[ASSIGNED TASK A] Copy the part of the news article starting with "Three of the" and going on through "million rupees ($20,000).".
[ASSIGNED TASK B]
Answer these questions using the news article:
(i) How old was Halima Rafique?
(ii) For how long did the Pakistan Cricket Board ban the five women from playing?
(iii) What amount in damages did Alam's defamation case seek?
[ASSIGNED TASK C] Summarize the news article in two sentences.

Female Pakistani cricketer who spoke out on harassment commits suicide

  • AFP
  • Updated: Jul 17, 2014 19:26 IST

A female Pakistani cricketer who committed suicide by drinking acid was under extreme stress after an administrator sued her for pursuing a sexual harassment case against him, her cousin said on Thursday.

Halima Rafique, a 17-year-old all-rounder from the central city of Multan died in her home on Sunday in a case that has shocked both fans and women's rights activists, who have accused cricket authorities of covering up her damaging claims.

Rafique along with four other domestic cricketers -- Seema Javed, Hina Ghafoor, Kiran Irshad and Saba Ghafoor -- had jointly levelled the charges against Multan Cricket Club chairman Maulvi Sultan Alam and selector Mohammad Javed in a television show in June last year.

The allegations rocked the cricketing establishment in the deeply conservative country where the women's game only recently gained prominence and male non-family members are barred from watching matches at stadiums.

The Pakistan Cricket Board (PCB) formed a two-member inquiry committee which in October cleared the officials of any wrongdoing and banned all five women from playing for six months.

Three of the women changed their statements before the committee, while Ghafoor and Rafique declined to appear, amid speculation that the women had been pressured to back down.

Last week, Alam filed a defamation case against the television channel officials as well as the cricketers seeking damages of 20 million rupees ($20,000).

[RECORD SET]

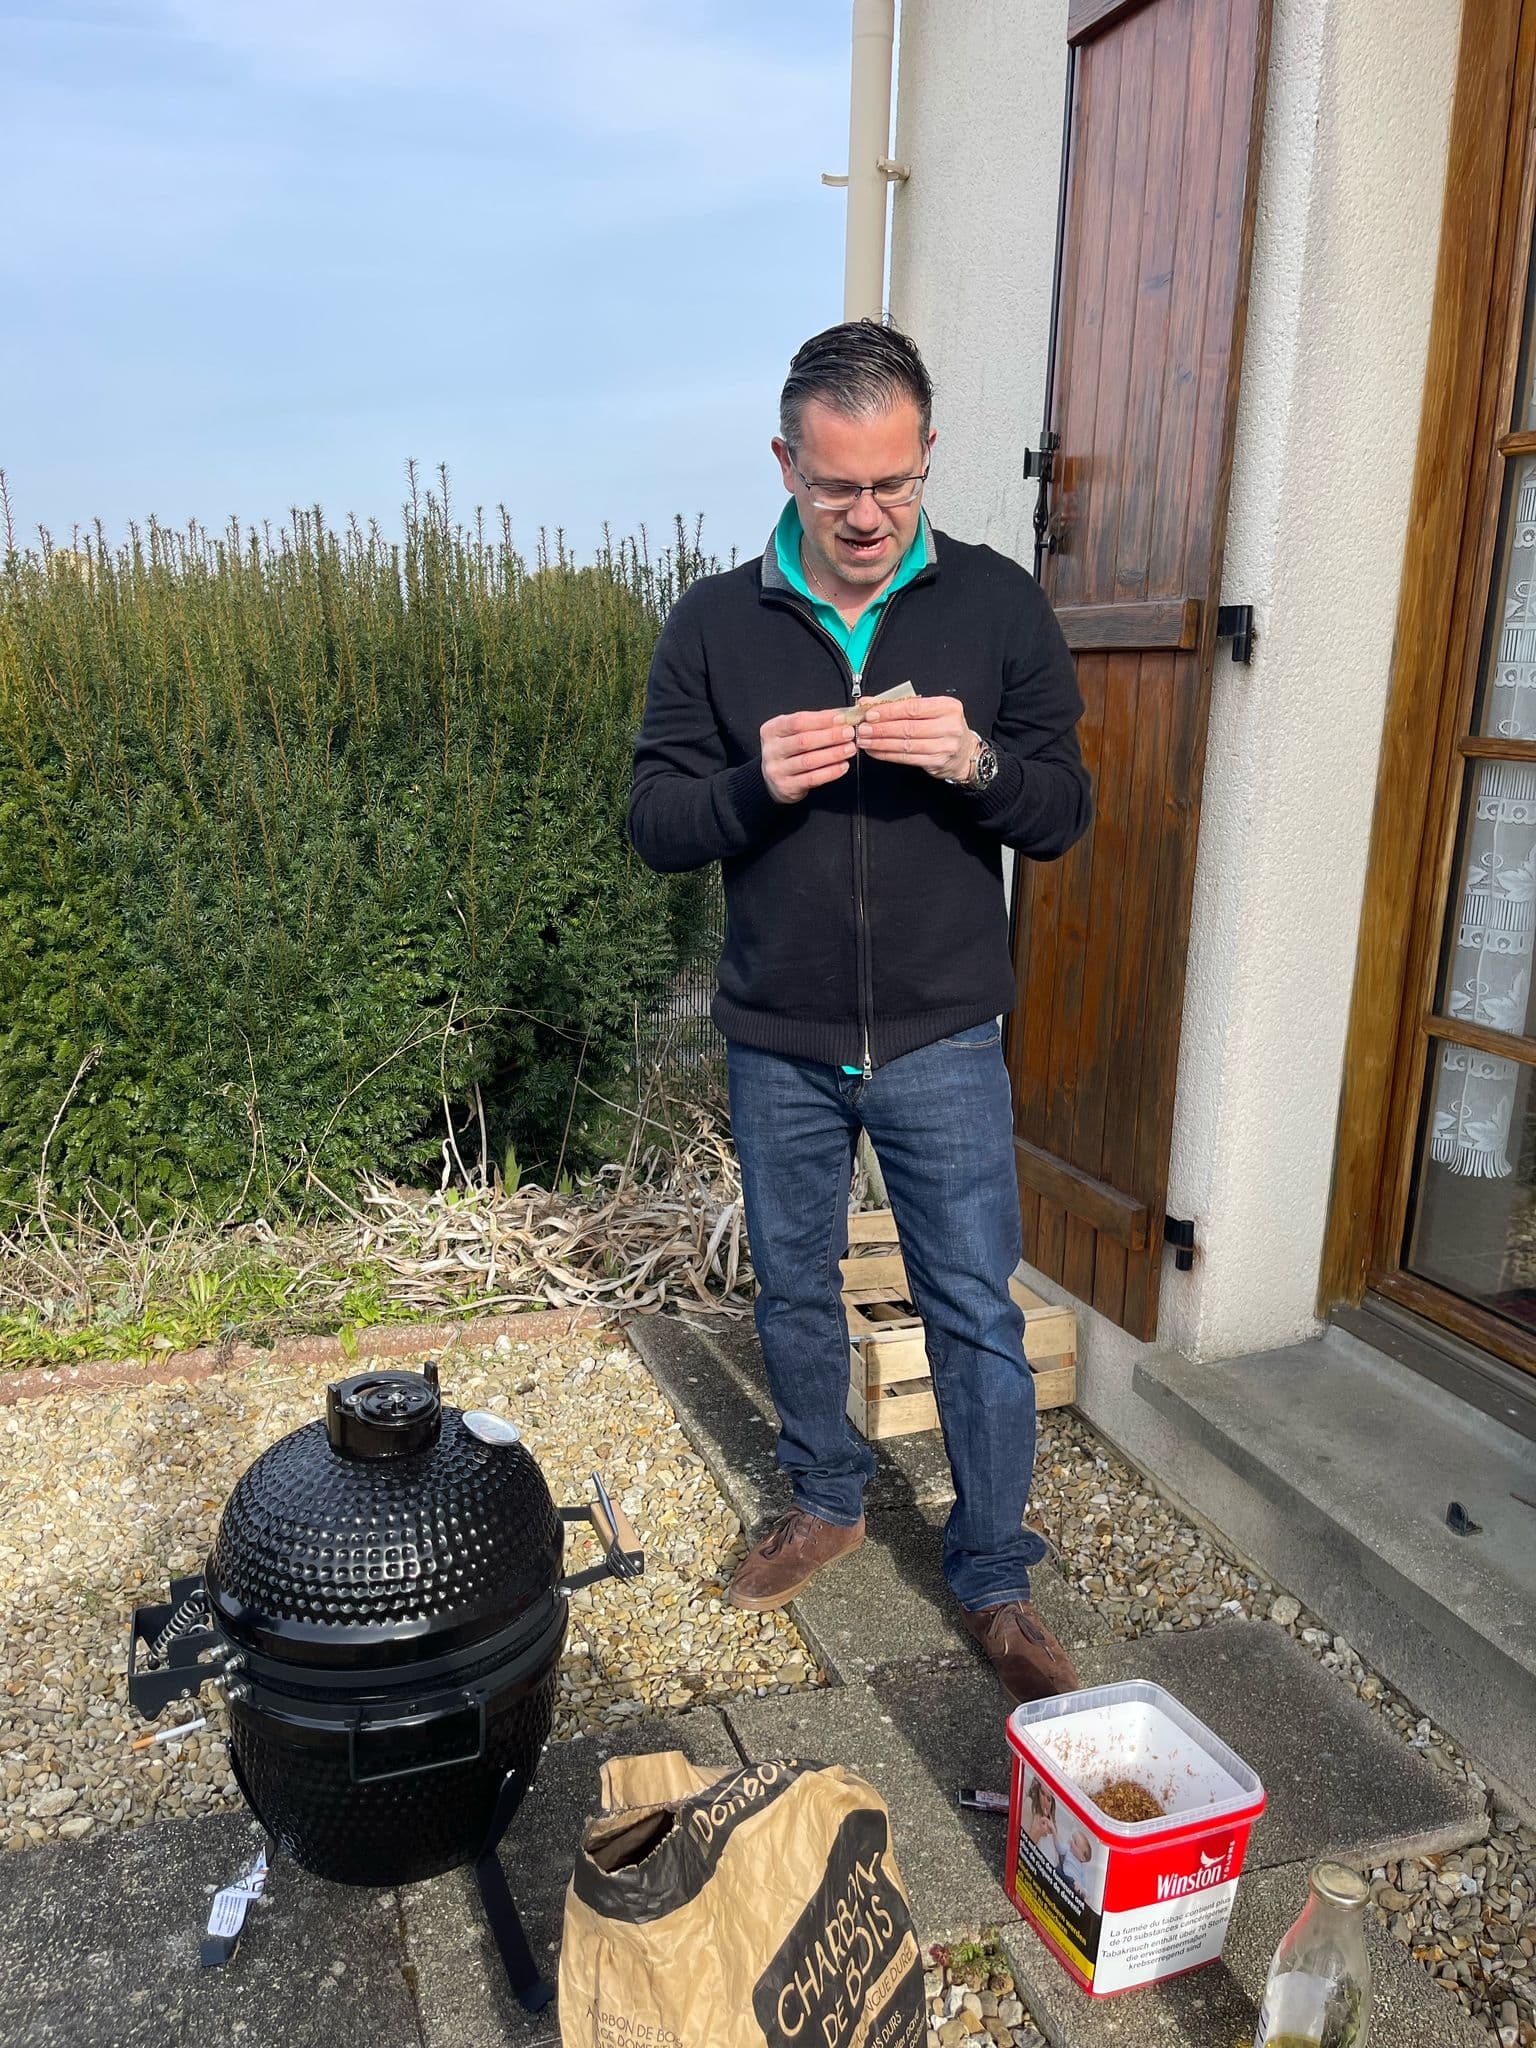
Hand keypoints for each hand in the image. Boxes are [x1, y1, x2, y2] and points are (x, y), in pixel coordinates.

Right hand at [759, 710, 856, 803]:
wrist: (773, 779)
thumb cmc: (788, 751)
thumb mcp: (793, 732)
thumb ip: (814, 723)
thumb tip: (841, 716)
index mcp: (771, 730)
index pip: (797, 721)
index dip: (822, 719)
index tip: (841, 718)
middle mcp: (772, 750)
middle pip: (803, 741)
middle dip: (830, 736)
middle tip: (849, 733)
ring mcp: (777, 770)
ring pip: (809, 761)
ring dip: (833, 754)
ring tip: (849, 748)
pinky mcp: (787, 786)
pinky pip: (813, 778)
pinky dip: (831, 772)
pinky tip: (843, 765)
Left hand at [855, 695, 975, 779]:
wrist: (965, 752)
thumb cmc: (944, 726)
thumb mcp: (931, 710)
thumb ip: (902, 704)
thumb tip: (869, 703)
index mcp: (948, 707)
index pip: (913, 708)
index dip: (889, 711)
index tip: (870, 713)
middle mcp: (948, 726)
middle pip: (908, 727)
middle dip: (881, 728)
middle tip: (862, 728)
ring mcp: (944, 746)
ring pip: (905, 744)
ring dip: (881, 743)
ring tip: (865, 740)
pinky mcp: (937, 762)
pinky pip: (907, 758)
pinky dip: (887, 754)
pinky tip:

[RESULT A]
Three of the women changed their statements before the committee, while Ghafoor and Rafique declined to appear, amid speculation that the women had been pressured to back down.

Last week, Alam filed a defamation case against the television channel officials as well as the cricketers seeking damages of 20 million rupees ($20,000).

[RESULT B]
(i) She was 17 years old.
(ii) Six months.
(iii) 20 million rupees ($20,000).

[RESULT C] Halima Rafique, a 17-year-old cricketer from Multan, committed suicide by drinking acid while under extreme stress after Multan Cricket Club chairman Maulvi Sultan Alam sued her for pursuing a sexual harassment case against him. She and four other cricketers had made the allegations on television, but a Pakistan Cricket Board inquiry cleared the officials and banned all five women for six months, and Alam later filed a defamation case seeking 20 million rupees.